Os candeeiros da rua estão acesos e nuvens carregadas prometem tempestade. O edifício está quase vazio. Apenas Jorge, sentado à secretária, ouve a mulher à sua frente, com uma expressão condescendente. Faz rabiscos no bloco quadriculado, enquanto a pressão nas têmporas lhe recorda os excessos da noite anterior. A mulher tem uma equimose abaixo do olho esquerdo e um corte no lábio. A voz é fatigada, vazia de emoções. Na sobrancelha vê-se uma falha, fruto de cicatriz antiga. A história é idêntica a centenas de outras que já ouviu.
Anos atrás, quando integrara a divisão de investigação criminal da polícia de segurança pública, trazia o coração transbordante dos princípios e ilusões próprios da juventude. Alto, bem constituído, com olhos verdes brilhantes, almejava ser o campeão das donzelas que o mundo maltratava.
A inércia do sistema e a burocracia foram-lhe apagando o brilho dos olhos. O whisky apaziguou-lhe a ousadia. Com crescente rancor, foi descobrindo que as delicadas donzelas eram quase sempre mulheres amarrotadas pela vida, desprovidas do encanto das princesas que ele jurara defender.
Aos poucos foi compreendendo os companheiros que as maltratavam. Abominou o descuido delas, as nódoas nas camisolas, os cabelos oleosos, a sombra do buço por tirar. Numa completa inversão de valores, começou a detestá-las, às mulheres, e aos seus testemunhos patéticos. Odiou a sua submissão. Repugnou-o a fraqueza com que consentiam abusos e maus tratos. Culpou-as pelo fracasso de uma carreira que imaginara auspiciosa.
Escutando as palavras na voz monocórdica da mulher à sua frente, não consegue lembrar-se porque é que outrora desejara salvá-la.
- Acho que temos o suficiente – diz-lhe, sem levantar os olhos.

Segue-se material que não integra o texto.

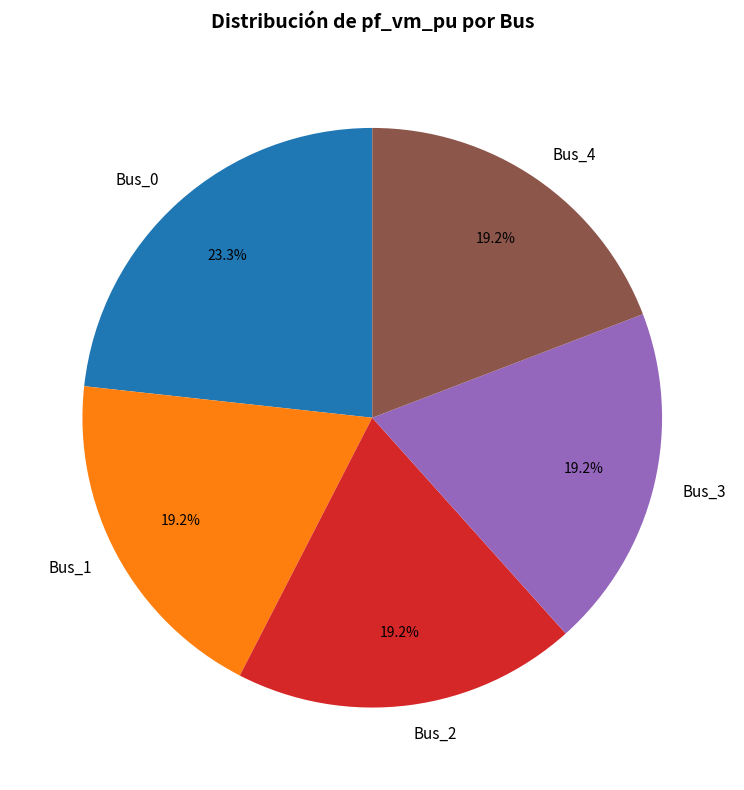

To the nearest percent, what is the average slice percentage?

20%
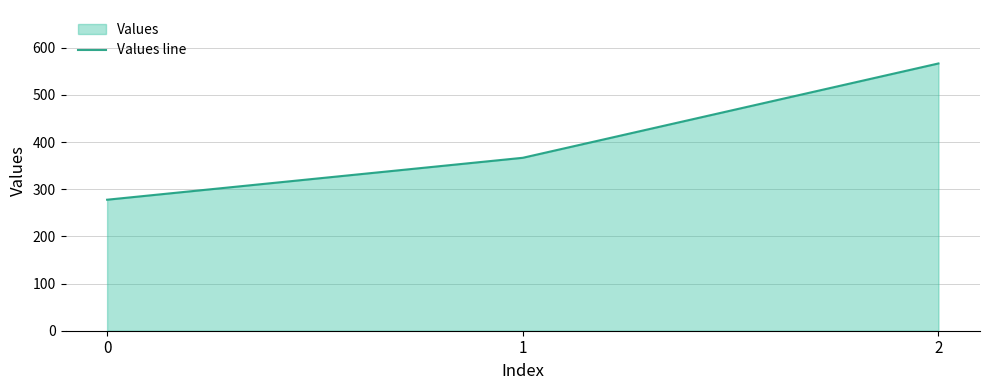

The value at 1 is 202.7. True or false?

False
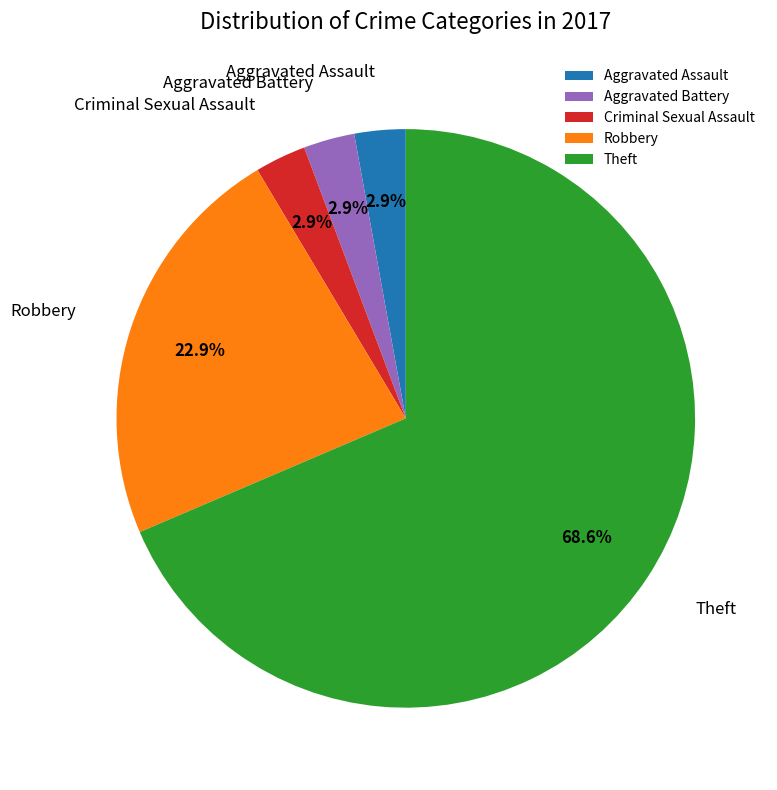

Is it true that Aggravated Assault is 15% of the pie?

False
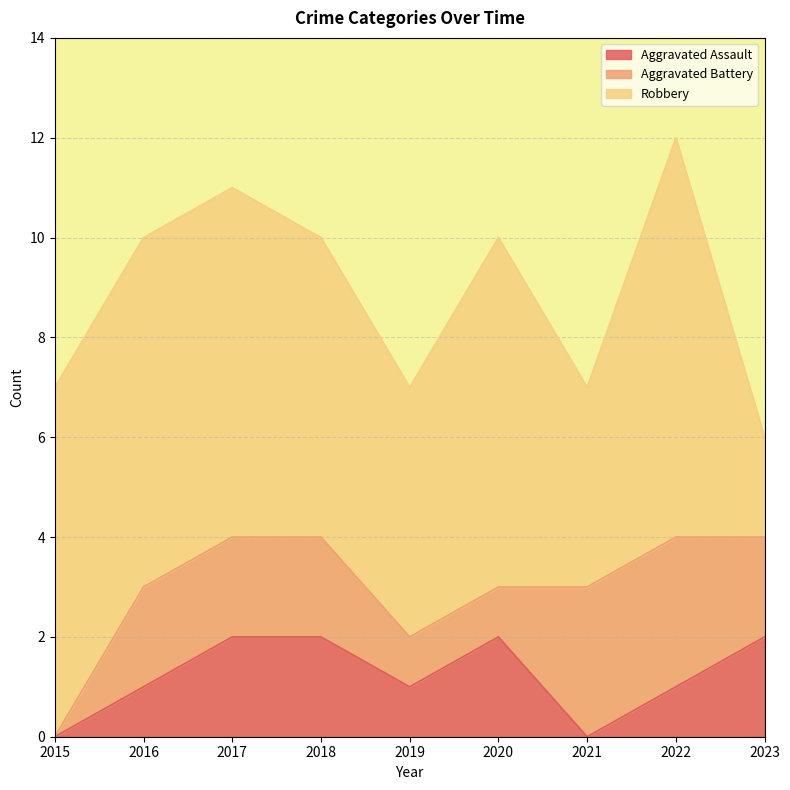

What is the sum of all Aggravated Assault values?

11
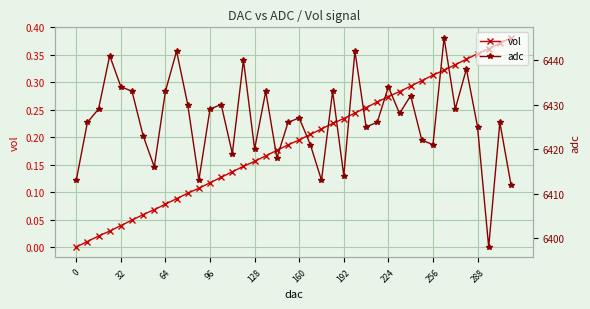

True or false: vol has more than 1 interior local peaks.

False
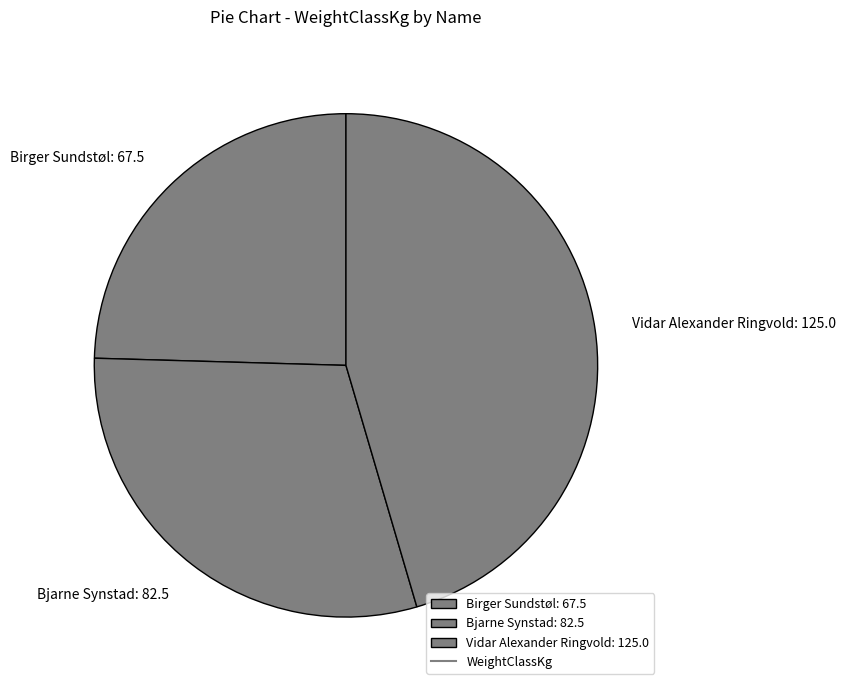

Which category has the biggest portion of the pie?

Vidar Alexander Ringvold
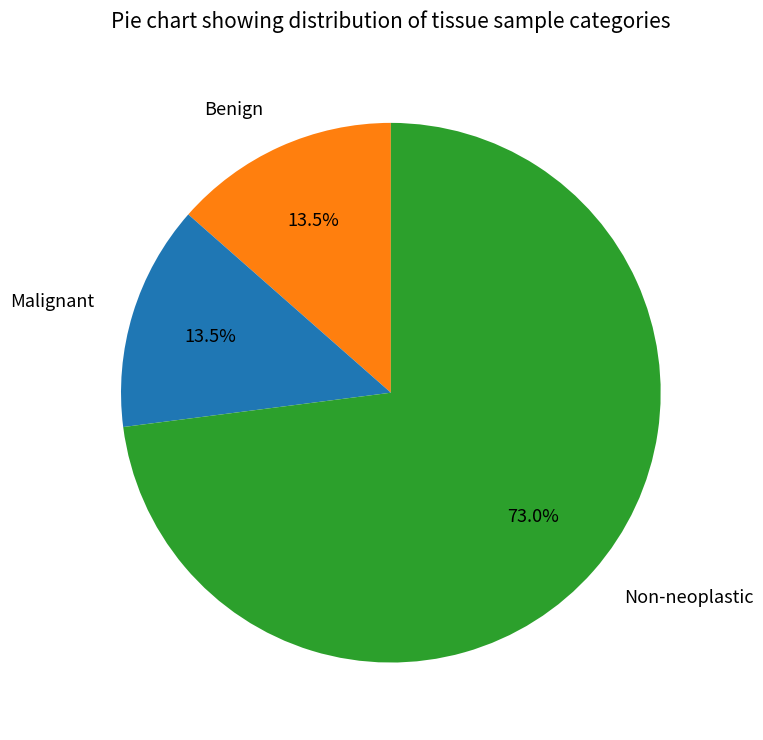

Between Malignant and Non-neoplastic, which is larger?

Non-neoplastic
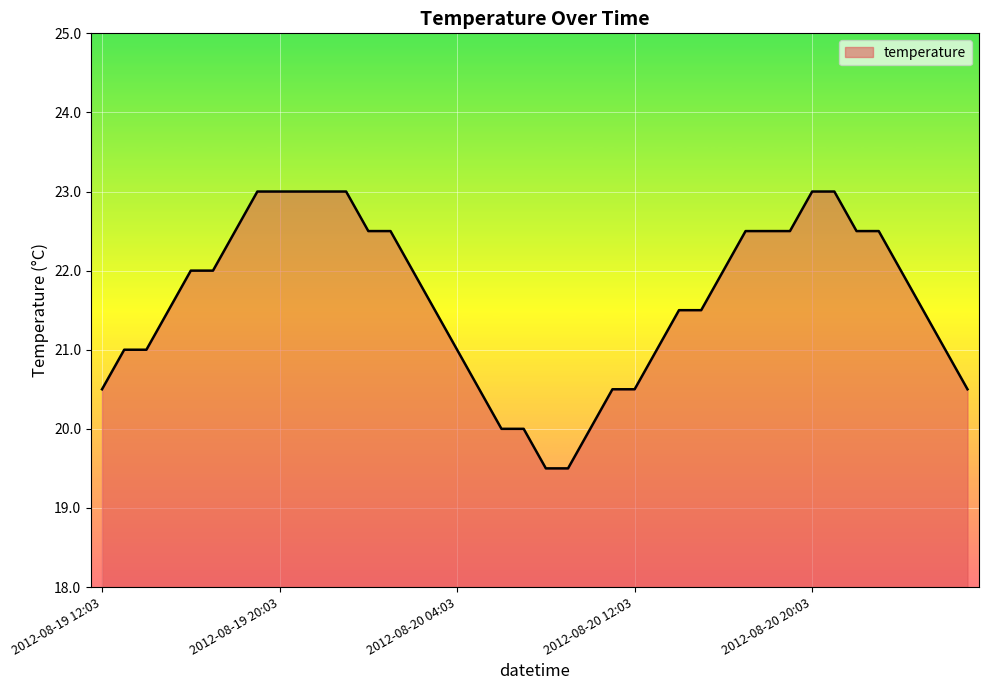

What is the difference between the maximum and minimum values?

3.5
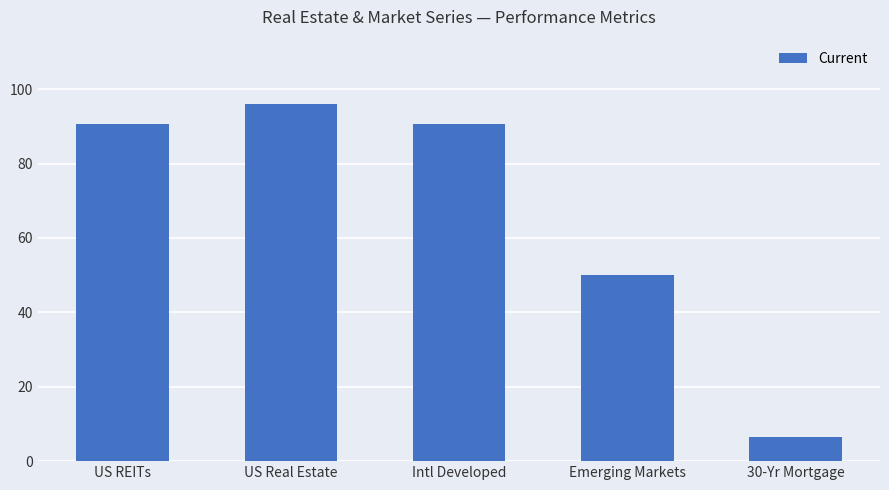

What is the average value?

66.8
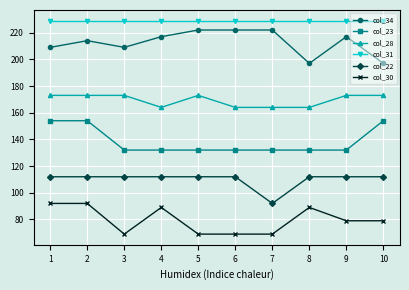

Rank the series at 1 from highest to lowest value.

col_31, col_34, col_28, col_23, col_22, col_30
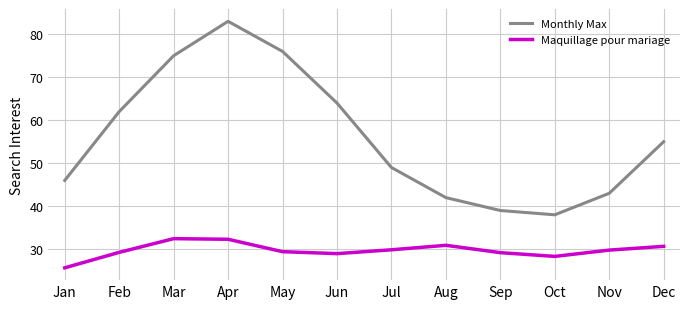

Rank the series by their average value, from highest to lowest.

Monthly Max, Maquillage pour mariage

Sente nojo.
Ela ergue-se, a resignação colada ao corpo, acatando as palavras dele como uma ordem. Sai e dirige-se para o elevador.
A porta está a fechar-se quando uma mão a trava. Vendo entrar o agente que recolhera o seu depoimento, a mulher faz um ligeiro aceno de cabeça e, instintivamente, recua para o fundo do compartimento. O elevador inicia a descida e imobiliza-se segundos depois. Ele premira o botão de paragem.
O coração da mulher bate descompassado vendo-o aproximar-se. Sente a mão áspera no pescoço, esmagando-a contra a parede. Debate-se. Os pulmões doem com a ausência de ar. Um fio de urina escorrer-lhe entre as coxas e as pálpebras cerram-se ao brilho daqueles olhos verdes.
As luzes da rua já estarão apagadas quando encontrarem o corpo frio.